### Trecho selecionado

Morena sorridente, inteligente, miudinha, olhos e nariz grandes, do tipo que sempre (sempre!) me deixa encantado. Ela era de peixes, fazia faculdade, morava com umas amigas ali, pelas redondezas da Augusta e me achou parecido com o Chris Cornell, o que discordei veementemente mas acabou sendo o gancho da nossa conversa.
No fim da noite trocamos números de telefone e eu prometi ligar pra marcar um encontro, uma cerveja, qualquer coisa.
Mas meu telefone foi roubado pouco tempo depois e – mais um tempinho adiante, como já tinha dito – comecei a namorar.

Nunca liguei.

Tempos depois, por acaso, saindo da estação de metrô da Consolação, acabamos nos encontrando. Batemos papo rapidamente, falamos sobre o que havia de novo, contei do roubo do meu celular e ela contou da faculdade, anotei mais uma vez os números do telefone dela, nos despedimos e prometi de novo que telefonaria.
Mas eu ainda estava namorando.
Ela me ligou. Não marcamos nada. Não falamos sobre as novidades. Nada. Apenas falamos.
Meu namoro tornou-se noivado, o noivado acabou e até hoje eu lembro daquela pisciana com curiosidade, com interesse e com vontade de ter tido a chance de saber mais sobre ela, de escutar suas histórias, de experimentar sua companhia.

######
### Conteúdo dos registros

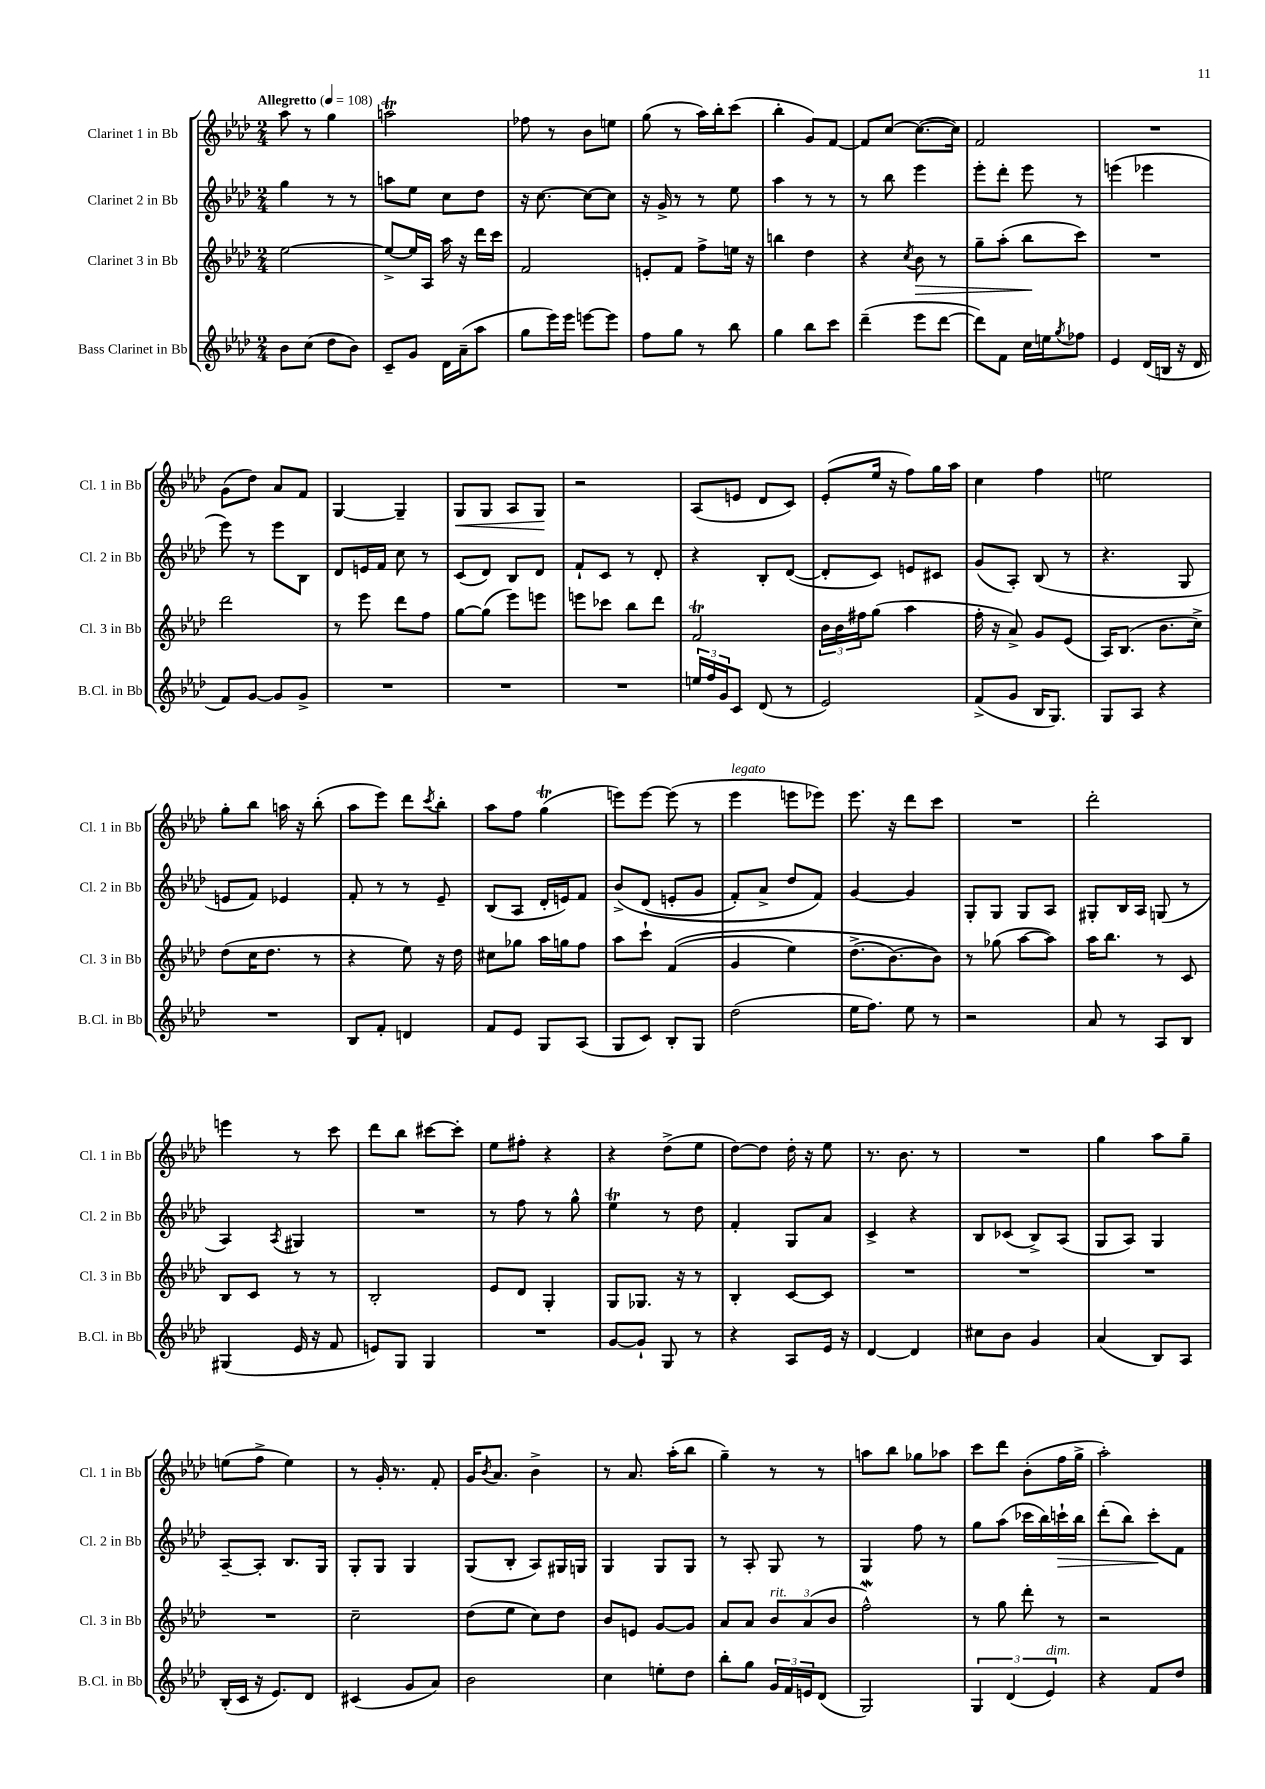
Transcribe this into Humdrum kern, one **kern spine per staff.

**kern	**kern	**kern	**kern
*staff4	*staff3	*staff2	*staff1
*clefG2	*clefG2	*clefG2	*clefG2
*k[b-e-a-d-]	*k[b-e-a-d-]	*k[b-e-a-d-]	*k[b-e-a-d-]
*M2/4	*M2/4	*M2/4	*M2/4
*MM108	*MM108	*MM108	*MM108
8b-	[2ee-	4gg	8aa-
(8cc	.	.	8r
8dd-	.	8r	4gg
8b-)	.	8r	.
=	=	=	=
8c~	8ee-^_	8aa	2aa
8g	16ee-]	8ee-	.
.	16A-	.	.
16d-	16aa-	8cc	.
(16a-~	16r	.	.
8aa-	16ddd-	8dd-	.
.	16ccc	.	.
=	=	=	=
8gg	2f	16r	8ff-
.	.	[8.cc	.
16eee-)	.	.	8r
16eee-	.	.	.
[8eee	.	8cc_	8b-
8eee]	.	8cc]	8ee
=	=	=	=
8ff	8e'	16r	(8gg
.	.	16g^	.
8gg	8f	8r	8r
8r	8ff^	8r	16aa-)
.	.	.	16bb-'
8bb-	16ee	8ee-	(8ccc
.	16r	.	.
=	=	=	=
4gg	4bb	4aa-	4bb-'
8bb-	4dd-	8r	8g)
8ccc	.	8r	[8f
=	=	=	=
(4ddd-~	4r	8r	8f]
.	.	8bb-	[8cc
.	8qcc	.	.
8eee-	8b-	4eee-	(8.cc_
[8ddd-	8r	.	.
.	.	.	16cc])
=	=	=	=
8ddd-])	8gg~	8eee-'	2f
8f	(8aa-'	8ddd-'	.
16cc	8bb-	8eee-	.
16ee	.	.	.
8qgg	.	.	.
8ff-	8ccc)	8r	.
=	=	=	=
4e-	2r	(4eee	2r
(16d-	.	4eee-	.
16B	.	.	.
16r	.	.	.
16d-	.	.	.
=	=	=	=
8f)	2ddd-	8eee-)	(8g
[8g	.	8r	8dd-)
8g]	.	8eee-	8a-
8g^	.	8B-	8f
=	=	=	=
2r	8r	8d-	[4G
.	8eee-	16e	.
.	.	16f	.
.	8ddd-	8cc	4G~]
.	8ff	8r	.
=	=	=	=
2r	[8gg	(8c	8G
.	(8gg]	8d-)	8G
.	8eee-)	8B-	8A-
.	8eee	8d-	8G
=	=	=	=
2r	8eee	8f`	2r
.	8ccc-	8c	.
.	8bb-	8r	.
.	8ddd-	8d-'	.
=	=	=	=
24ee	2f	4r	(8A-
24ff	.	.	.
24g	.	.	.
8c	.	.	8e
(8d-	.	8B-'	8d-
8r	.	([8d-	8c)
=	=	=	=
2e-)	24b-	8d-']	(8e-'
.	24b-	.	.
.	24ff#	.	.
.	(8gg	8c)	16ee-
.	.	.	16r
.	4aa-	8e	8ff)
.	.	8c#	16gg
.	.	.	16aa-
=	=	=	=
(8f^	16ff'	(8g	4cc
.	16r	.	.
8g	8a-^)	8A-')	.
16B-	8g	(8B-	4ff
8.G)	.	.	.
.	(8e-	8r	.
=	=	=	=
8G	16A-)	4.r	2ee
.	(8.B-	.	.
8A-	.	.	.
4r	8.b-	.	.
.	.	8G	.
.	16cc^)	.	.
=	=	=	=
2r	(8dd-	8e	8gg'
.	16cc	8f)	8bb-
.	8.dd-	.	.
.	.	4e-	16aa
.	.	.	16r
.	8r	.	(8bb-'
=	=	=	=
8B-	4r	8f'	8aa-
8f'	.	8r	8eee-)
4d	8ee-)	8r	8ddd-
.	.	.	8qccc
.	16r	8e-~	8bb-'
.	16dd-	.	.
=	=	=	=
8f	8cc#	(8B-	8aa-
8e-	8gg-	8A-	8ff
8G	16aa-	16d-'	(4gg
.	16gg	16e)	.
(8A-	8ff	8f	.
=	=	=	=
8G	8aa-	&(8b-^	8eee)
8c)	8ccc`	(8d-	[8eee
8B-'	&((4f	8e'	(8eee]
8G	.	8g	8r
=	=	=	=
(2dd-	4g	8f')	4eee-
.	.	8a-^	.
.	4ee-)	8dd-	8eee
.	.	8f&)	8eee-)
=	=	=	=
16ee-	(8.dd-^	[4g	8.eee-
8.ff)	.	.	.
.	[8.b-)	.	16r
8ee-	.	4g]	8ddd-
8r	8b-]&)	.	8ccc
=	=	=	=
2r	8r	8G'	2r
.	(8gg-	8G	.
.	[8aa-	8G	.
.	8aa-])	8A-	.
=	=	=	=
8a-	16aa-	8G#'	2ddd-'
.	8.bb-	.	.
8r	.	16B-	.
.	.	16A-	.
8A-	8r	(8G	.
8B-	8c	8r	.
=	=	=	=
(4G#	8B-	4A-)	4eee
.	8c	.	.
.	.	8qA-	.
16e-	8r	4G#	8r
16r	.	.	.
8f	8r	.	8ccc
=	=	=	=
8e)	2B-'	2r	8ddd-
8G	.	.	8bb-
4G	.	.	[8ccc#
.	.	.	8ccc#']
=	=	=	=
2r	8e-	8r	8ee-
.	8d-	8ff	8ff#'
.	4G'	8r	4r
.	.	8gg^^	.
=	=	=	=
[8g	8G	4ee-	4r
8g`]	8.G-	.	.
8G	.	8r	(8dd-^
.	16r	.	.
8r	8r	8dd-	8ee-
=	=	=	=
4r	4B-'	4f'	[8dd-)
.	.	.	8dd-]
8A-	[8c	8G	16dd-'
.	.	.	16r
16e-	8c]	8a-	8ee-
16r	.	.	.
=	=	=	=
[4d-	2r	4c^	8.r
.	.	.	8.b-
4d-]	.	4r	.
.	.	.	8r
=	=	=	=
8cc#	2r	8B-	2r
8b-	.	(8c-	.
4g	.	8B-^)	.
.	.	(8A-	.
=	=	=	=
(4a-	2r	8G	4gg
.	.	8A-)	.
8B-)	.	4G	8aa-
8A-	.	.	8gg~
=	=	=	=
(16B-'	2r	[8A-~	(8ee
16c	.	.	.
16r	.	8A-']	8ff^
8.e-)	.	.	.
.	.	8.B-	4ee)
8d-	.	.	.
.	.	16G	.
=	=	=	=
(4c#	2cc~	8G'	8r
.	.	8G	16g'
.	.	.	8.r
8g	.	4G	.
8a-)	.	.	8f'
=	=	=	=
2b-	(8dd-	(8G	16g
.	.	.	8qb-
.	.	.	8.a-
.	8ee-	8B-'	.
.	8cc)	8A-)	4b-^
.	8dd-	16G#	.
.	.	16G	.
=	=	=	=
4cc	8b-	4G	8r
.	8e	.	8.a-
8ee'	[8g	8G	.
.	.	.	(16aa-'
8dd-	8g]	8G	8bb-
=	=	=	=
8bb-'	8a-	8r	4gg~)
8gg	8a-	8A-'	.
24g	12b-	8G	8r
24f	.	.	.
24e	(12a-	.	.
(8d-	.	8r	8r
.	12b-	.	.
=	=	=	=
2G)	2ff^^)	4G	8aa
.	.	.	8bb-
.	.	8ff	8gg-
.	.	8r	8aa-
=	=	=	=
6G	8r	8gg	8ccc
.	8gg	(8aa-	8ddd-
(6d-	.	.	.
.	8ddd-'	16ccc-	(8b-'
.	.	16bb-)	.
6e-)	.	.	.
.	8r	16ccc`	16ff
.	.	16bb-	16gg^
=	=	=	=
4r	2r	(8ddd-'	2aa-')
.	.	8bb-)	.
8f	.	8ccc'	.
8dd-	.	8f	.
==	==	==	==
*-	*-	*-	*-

######

Tarefas e exercícios:
1. Reproduza palavra por palavra tudo o que vai de "Ela me ligou." até "experimentar sua companhia." no trecho selecionado.
2. Informe todas as linhas dos registros em que aparece a palavra "kern", diferenciando maiúsculas de minúsculas.

Respostas das tarefas:
1.
Ela me ligou. Não marcamos nada. Não falamos sobre as novidades. Nada. Apenas falamos.
Meu namoro tornou-se noivado, o noivado acabou e até hoje eu lembro daquela pisciana com curiosidade, com interesse e com vontade de ter tido a chance de saber mais sobre ela, de escutar suas histórias, de experimentar sua companhia.

2.
Transcribe this into Humdrum kern, one **kern spine per staff.
**kern	**kern	**kern	**kern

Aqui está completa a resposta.